* EXERCISES TO COMPLETE
- 1) Reproduce part of the court opinion verbatim, beginning at the words "Defendant moved for" and stopping after the words "house, moved out.".
- 2) Answer these questions using the court opinion.
(a) What is the street address of the property that the defendant owns?
(b) In what month and year did Richard Seff move into the guest house?
(c) At approximately what time on April 9, 2011, did the plaintiff leave the main house?

California Rules of Court, rule 8.1115(a), prohibits courts and parties from citing or relying on opinions not certified for publication or ordered published, except as specified by rule 8.1115(b). This opinion has not been certified for publication or ordered published for purposes of rule 8.1115.

Plaintiff Maria Gale appeals from a judgment entered following an order granting summary judgment. Plaintiff sued her landlord, defendant Masih Hashemi, for negligence. Plaintiff and Richard Seff were defendant's tenants—plaintiff lived in the main house and Seff in the adjacent guest house. Plaintiff was injured as a result of Seff's assault and battery. Plaintiff alleged defendant was responsible for her injuries because defendant knew Seff was dangerous and failed to take any action to prevent him from acting out.

Defendant moved for summary judgment pursuant to Code of Civil Procedure1 section 437c. Defendant asserted he had no duty to protect plaintiff from unforeseen criminal conduct. We agree with defendant and affirm the judgment.

BACKGROUND

Facts

Defendant owns property located at 4412 Canoga Avenue in Woodland Hills, California. The property consists of a two-bedroom main house with a detached guest house. On or about September 1, 2008, plaintiff entered into a lease agreement with defendant to rent the premises. In September 2009, plaintiff's daughter, who had been living in the detached guest house, moved out.

Richard Seff moved into the guest house in November 2009. Plaintiff and Seff shared the outdoor trash bins, which were kept on the street where Seff parked his vehicle.

On April 9, 2011, at approximately 7:00 p.m., plaintiff left the main house and walked toward her vehicle in the driveway. Plaintiff discovered the trash bins were lined up between the passenger side of the vehicle and her storage bin in such a way that she was unable to open the passenger door of the car. Plaintiff set her purse and keys down in order to grab the first bin and move it back to where it belonged.

* INFORMATION SHOWN
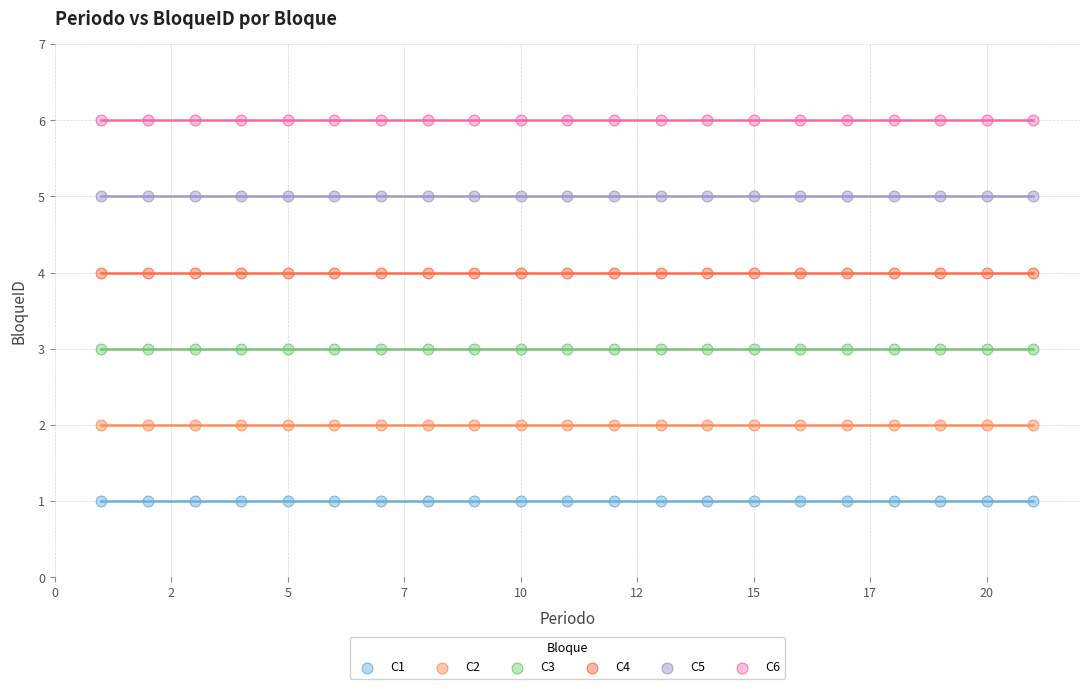

Which series contains the lowest Y value?

C1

* SOLUTIONS TO THE TASKS
- 1)
Defendant moved for summary judgment pursuant to Code of Civil Procedure1 section 437c. Defendant asserted he had no duty to protect plaintiff from unforeseen criminal conduct. We agree with defendant and affirm the judgment.

BACKGROUND

Facts

Defendant owns property located at 4412 Canoga Avenue in Woodland Hills, California. The property consists of a two-bedroom main house with a detached guest house. On or about September 1, 2008, plaintiff entered into a lease agreement with defendant to rent the premises. In September 2009, plaintiff's daughter, who had been living in the detached guest house, moved out.

- 2)
(a) 4412 Canoga Avenue in Woodland Hills, California.
(b) November 2009.
(c) Approximately 7:00 p.m.